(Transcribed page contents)

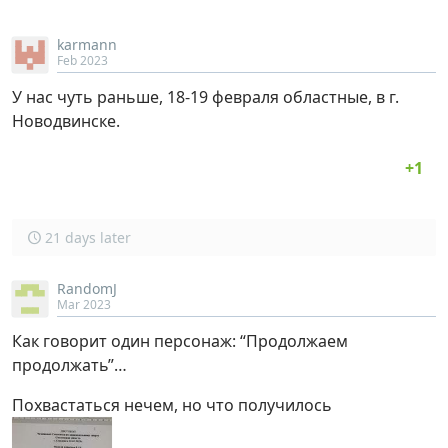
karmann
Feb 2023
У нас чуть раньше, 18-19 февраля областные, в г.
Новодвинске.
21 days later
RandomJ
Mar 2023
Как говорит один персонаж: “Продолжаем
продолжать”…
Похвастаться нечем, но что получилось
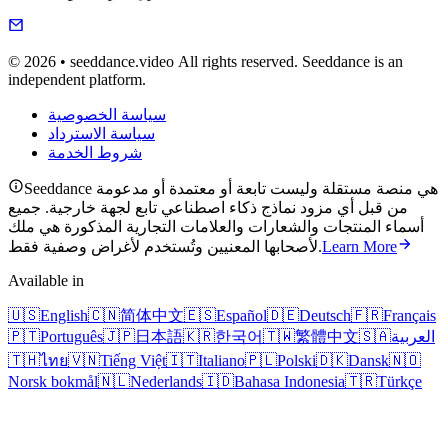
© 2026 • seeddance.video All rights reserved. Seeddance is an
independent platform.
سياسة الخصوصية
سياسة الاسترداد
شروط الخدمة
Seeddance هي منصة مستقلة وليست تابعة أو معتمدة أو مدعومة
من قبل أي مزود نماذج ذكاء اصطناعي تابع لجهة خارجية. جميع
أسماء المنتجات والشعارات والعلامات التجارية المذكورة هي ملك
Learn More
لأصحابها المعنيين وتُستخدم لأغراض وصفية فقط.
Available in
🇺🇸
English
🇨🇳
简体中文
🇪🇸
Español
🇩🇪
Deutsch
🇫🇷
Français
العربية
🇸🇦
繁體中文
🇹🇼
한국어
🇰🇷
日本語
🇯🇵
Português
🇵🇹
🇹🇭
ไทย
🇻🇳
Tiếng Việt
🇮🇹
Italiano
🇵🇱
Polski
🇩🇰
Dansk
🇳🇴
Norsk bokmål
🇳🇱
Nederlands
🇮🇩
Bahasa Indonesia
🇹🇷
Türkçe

▶ [Goal of the exercise]: Every line from the top of the entries through the line that holds "شروط الخدمة" is to be quoted exactly, please, and nothing else; omit the pictures.

▶ [Exercise answer]:
karmann
Feb 2023
У нас чуть раньше, 18-19 февраля областные, в г.
Новодвинске.
21 days later
RandomJ
Mar 2023
Как говорит один персонаж: “Продолжаем
продолжать”…
Похвастаться нечем, но что получилось
© 2026 • seeddance.video All rights reserved. Seeddance is an
independent platform.
سياسة الخصوصية
سياسة الاسترداد
شروط الخدمة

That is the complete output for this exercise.